I think the MO will stay the same. There’s a lot of information sharing among the industry about threats and how the fraud landscape is changing, but the intellectual capital of these solutions is all the providers have to thrive on, so many of the fraud-prevention providers will likely continue to keep things under wraps as long as they can. This won’t change until either until FIs demand more transparency or until solutions providers see the value in being open. I think BillGO is a catalyst for both.
Q: How is BillGO’s bill pay fraud mitigation solution different?
First, it’s important to understand that BillGO is not exclusively a bill pay fraud solution. We’re providing a mass change in the bill pay ecosystem by baking in state-of-the-art, best-in-class fraud mitigation.
Second, our model is not static. The rules are iterative—we can adjust things, make changes on-the-fly and tweak models to our clients’ portfolios, desires and needs. For example, FI fraud teams may want to look at a velocity-pattern change of a particular consumer slice of their portfolio over the last 12 months; one bank may want to analyze payments more than 1.2X of the standard deviation, while another wants it at 1.5X or even 2.5X. We can do that. Turning the knobs and dials, so to speak, allows us to deliver strategic value to our clients.

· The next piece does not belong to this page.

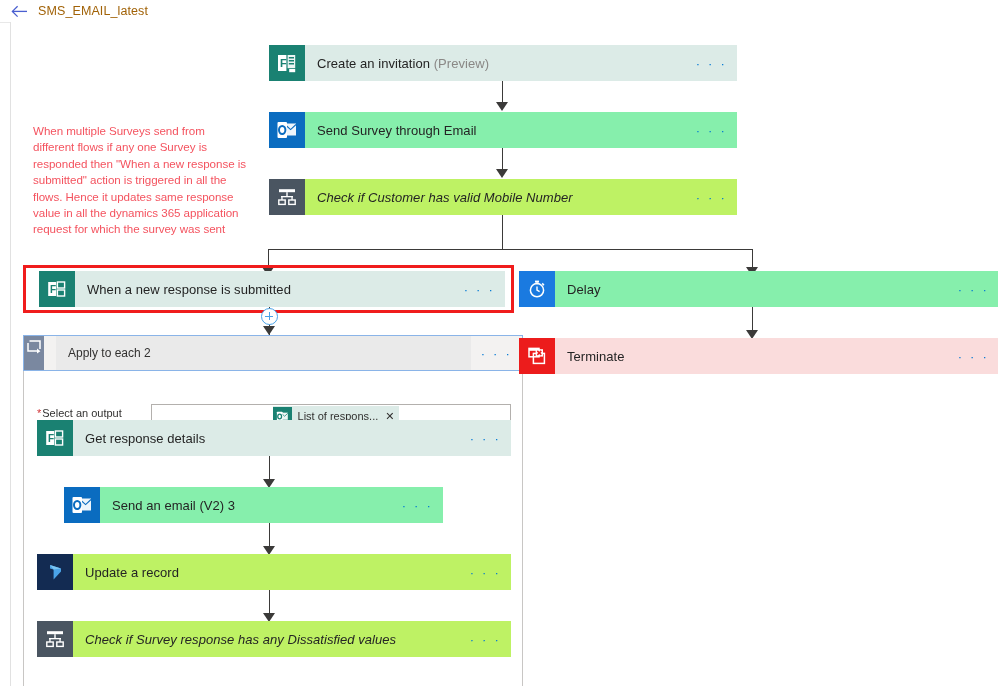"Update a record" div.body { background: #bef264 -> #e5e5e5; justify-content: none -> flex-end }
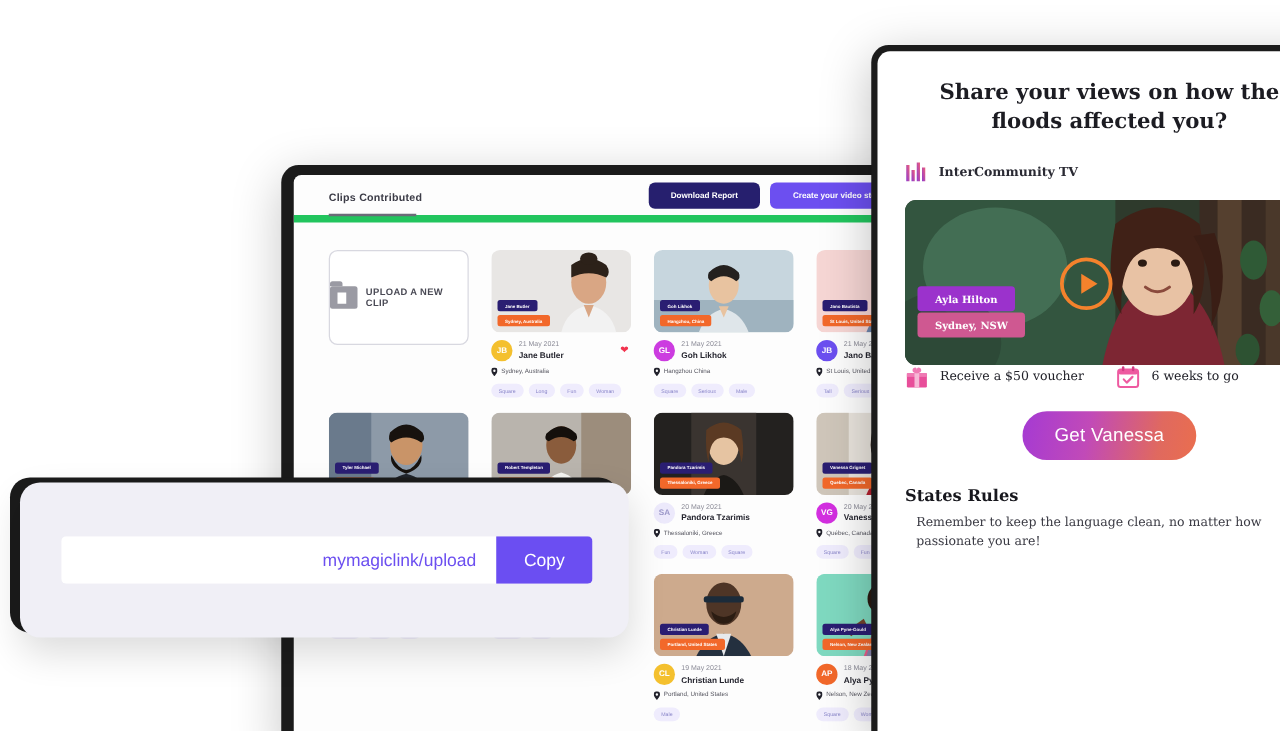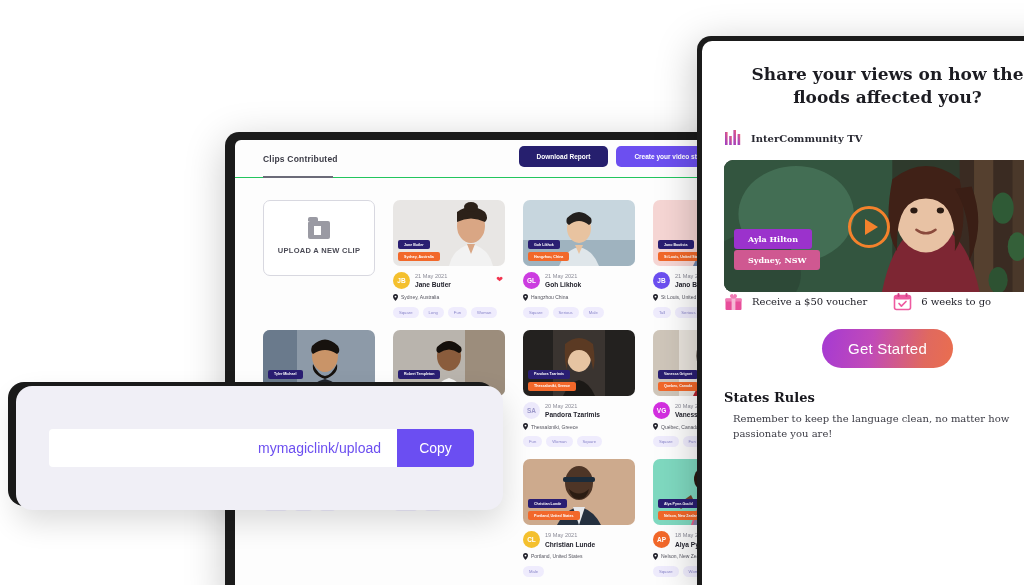"Clips Contributed" .dash-topbar { border-bottom: 1px solid #22c55e -> 6px solid #22c55e }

And third, because BillGO is changing how the industry manages bill pay, we’re introducing a higher degree of transparency than most other solutions in the marketplace offer. When it comes to the fraud component of our solution, we sit down with the FIs and explain our false-positive rates, fraud detection rates and every rule or model, and then we work with each institution’s fraud teams to ensure their risk appetite is being met.
That level of insight and visibility isn’t currently provided by the typical fraud-prevention vendor, and it’s a real differentiator for BillGO.